=== Section Start ===

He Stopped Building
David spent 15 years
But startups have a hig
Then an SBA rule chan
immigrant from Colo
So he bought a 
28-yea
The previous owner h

=== Section End ===

TASK PROMPT → Change "David" to "Daniel" in the records above and write them out again, leaving everything else as it is.

OUTPUT →
He Stopped Building
Daniel spent 15 years
But startups have a hig
Then an SBA rule chan
immigrant from Colo
So he bought a 
28-yea
The previous owner h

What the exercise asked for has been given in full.